WHAT IS REQUIRED:
Transcribe the listing word for word. Begin at its first line and end with the line containing "middle dip: (744, 442)".

GIVEN DATA:
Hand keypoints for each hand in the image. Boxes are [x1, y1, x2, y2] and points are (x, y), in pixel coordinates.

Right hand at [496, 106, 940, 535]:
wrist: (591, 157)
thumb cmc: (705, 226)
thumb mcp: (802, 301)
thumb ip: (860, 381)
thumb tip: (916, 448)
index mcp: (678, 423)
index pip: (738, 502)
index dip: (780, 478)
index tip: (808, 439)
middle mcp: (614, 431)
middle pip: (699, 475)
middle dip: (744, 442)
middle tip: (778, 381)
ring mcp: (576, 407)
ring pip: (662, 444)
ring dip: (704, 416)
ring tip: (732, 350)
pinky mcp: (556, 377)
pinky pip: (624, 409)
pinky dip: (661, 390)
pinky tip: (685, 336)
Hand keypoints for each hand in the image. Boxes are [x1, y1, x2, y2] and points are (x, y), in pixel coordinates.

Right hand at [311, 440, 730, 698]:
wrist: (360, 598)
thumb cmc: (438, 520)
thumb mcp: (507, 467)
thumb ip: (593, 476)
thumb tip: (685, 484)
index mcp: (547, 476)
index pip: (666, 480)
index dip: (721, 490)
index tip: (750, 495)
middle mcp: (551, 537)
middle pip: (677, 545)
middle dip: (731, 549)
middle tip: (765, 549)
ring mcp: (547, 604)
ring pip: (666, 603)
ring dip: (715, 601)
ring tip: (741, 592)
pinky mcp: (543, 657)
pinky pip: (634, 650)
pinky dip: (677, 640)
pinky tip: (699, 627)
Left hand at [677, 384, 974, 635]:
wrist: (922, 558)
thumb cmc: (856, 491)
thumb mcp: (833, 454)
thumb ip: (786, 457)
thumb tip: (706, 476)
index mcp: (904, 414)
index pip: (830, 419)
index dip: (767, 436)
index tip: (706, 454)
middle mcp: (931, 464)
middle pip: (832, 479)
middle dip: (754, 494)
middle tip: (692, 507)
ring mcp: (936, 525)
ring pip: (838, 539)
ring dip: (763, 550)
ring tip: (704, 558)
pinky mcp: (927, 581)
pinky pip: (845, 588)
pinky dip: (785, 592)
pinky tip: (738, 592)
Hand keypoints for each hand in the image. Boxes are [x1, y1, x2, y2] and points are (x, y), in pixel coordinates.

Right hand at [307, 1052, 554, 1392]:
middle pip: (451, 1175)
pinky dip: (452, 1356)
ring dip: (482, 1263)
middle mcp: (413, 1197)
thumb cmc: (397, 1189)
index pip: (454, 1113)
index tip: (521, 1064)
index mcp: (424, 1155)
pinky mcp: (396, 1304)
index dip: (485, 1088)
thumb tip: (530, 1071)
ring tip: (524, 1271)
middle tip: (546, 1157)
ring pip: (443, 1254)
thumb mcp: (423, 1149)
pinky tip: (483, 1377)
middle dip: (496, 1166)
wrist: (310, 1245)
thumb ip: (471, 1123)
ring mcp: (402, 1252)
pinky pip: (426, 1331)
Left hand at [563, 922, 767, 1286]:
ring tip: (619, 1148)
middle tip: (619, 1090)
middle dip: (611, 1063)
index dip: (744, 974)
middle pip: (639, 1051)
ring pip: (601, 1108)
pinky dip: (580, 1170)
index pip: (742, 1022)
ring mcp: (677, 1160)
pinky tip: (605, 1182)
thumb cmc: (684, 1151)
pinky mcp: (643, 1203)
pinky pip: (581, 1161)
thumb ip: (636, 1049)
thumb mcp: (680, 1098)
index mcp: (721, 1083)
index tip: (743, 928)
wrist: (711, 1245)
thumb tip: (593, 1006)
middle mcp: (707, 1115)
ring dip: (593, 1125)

WORKED SOLUTION:
Hand keypoints for each hand in the image. Boxes are [x1, y1, x2, y2] and points are (x, y), in pixel coordinates.

Right hand at [496, 106, 940, 535]:
wrist: (591, 157)
thumb cmc: (705, 226)
thumb mcp: (802, 301)
thumb ip: (860, 381)
thumb tip: (916, 448)
index mcp: (678, 423)
index pip: (738, 502)
index dip: (780, 478)
index tip: (808, 439)
middle mcp: (614, 431)
middle pip: (699, 475)
middle dip: (744, 442)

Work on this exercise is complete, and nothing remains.